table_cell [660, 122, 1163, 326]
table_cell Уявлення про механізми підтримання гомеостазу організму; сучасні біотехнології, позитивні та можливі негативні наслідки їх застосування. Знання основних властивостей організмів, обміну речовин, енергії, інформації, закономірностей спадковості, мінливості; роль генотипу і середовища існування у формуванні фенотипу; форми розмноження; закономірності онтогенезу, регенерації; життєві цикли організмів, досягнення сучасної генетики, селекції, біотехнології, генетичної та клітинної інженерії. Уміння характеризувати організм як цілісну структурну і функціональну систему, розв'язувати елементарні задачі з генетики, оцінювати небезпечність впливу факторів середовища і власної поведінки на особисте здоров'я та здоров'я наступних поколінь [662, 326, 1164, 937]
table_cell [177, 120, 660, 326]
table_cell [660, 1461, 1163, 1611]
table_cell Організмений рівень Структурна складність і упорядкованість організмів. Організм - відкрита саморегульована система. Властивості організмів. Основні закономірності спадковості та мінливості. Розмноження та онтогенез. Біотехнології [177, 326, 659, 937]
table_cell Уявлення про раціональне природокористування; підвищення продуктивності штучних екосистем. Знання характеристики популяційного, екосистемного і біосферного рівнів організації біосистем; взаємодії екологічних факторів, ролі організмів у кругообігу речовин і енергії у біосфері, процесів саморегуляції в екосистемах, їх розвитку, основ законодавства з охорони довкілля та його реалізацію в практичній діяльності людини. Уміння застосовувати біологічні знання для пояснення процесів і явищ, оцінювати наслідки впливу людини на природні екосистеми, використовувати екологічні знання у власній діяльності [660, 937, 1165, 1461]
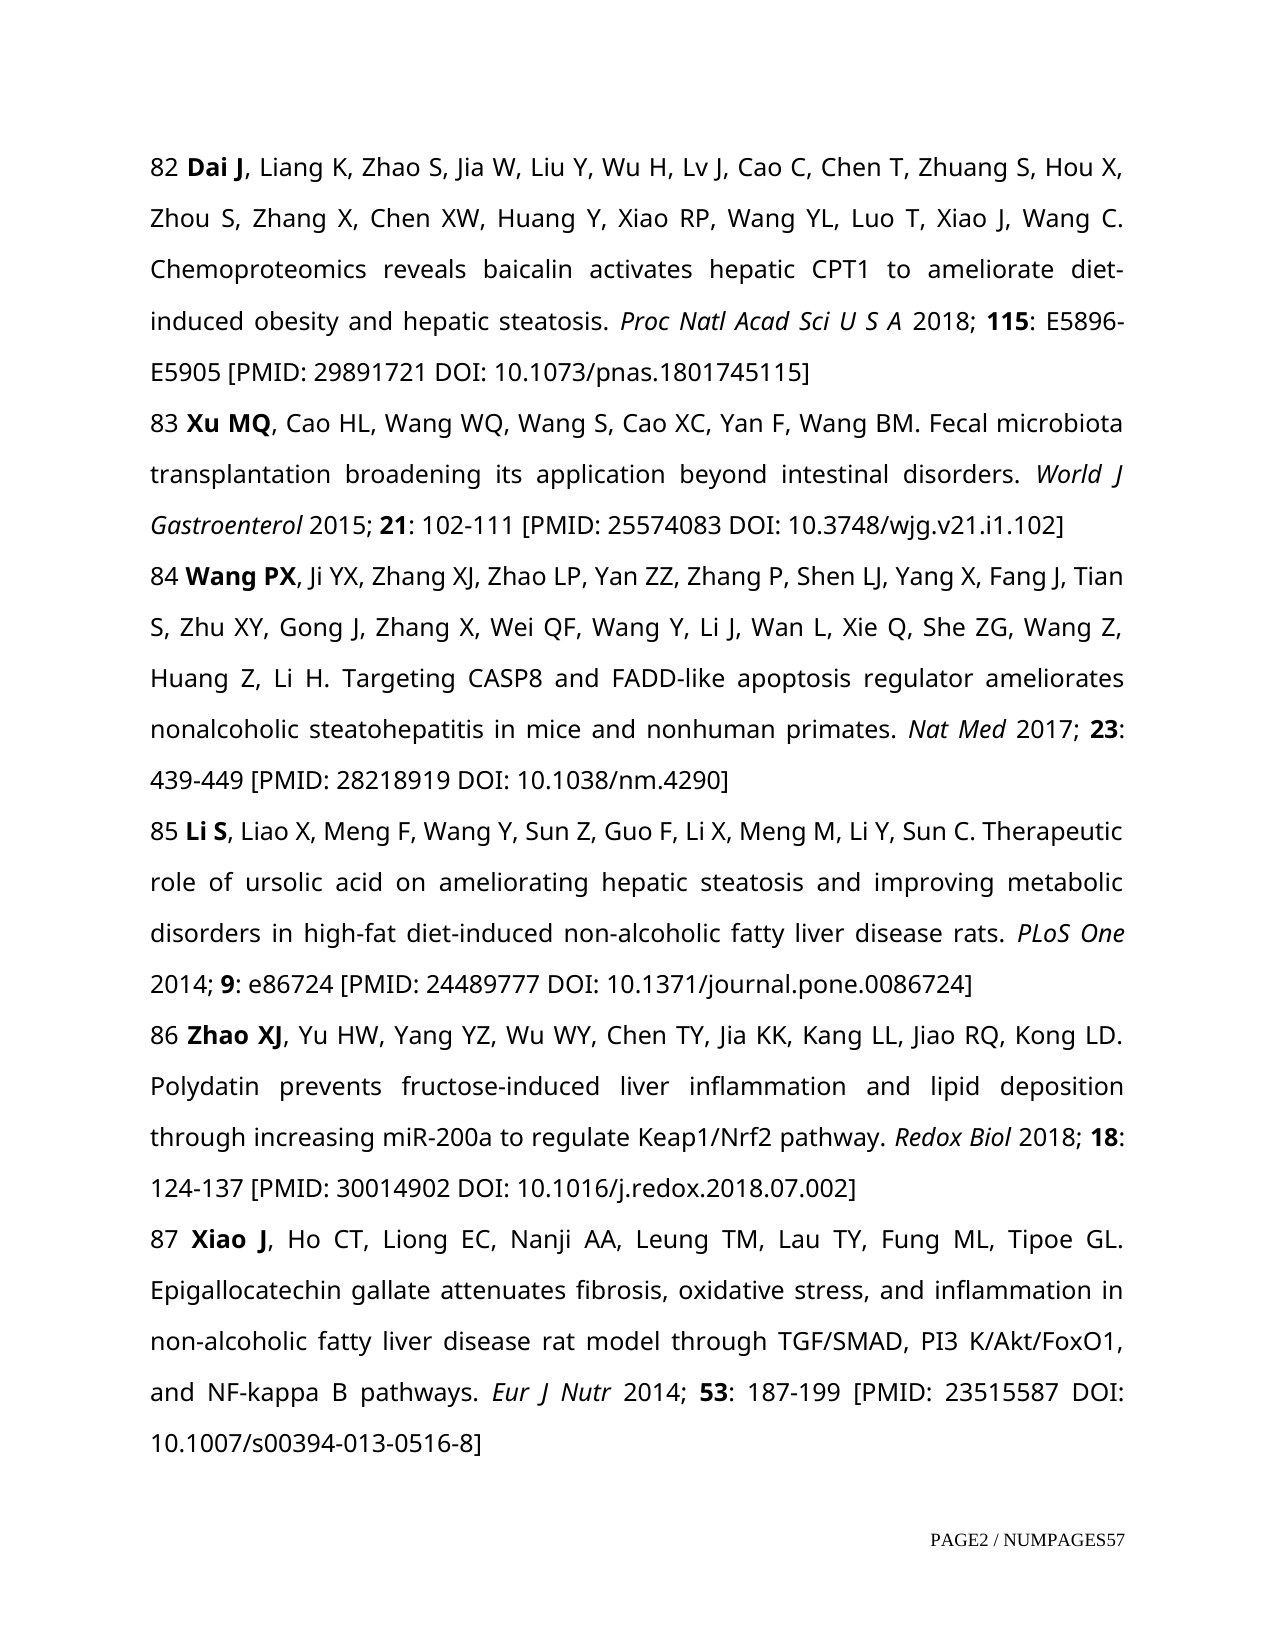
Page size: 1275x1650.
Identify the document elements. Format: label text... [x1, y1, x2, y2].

********

▸ INSTRUCTIONS TO FOLLOW: Transcribe exactly the lines from the one with "table_cell [177, 120, 660, 326]" to the last line of the records, both included, so that no picture appears in the copy.

▸ FINISHED TASK:
table_cell [177, 120, 660, 326]
table_cell [660, 1461, 1163, 1611]
table_cell Організмений рівень Структурна складність і упорядкованість організмів. Організм - відкрита саморегульована система. Властивості організмів. Основні закономірності спадковості та мінливості. Розмноження та онтогенез. Біотехнології [177, 326, 659, 937]
table_cell Уявлення про раціональне природокористування; підвищення продуктивності штучних екосистем. Знання характеристики популяційного, екосистемного і біосферного рівнів організації біосистем; взаємодії екологічних факторів, ролі організмів у кругообігу речовин і енергії у біосфері, процесів саморегуляції в екосистемах, їх розвитку, основ законодавства з охорони довкілля та його реалізацію в практичній діяльності людини. Уміння застосовувати біологічні знання для пояснення процесів і явищ, оцінювати наслідки впливу людини на природні екосистеми, використовувати екологічні знання у власній діяльності [660, 937, 1165, 1461]
Page size: 1275x1650.
Identify the document elements. Format: label text... [x1, y1, x2, y2].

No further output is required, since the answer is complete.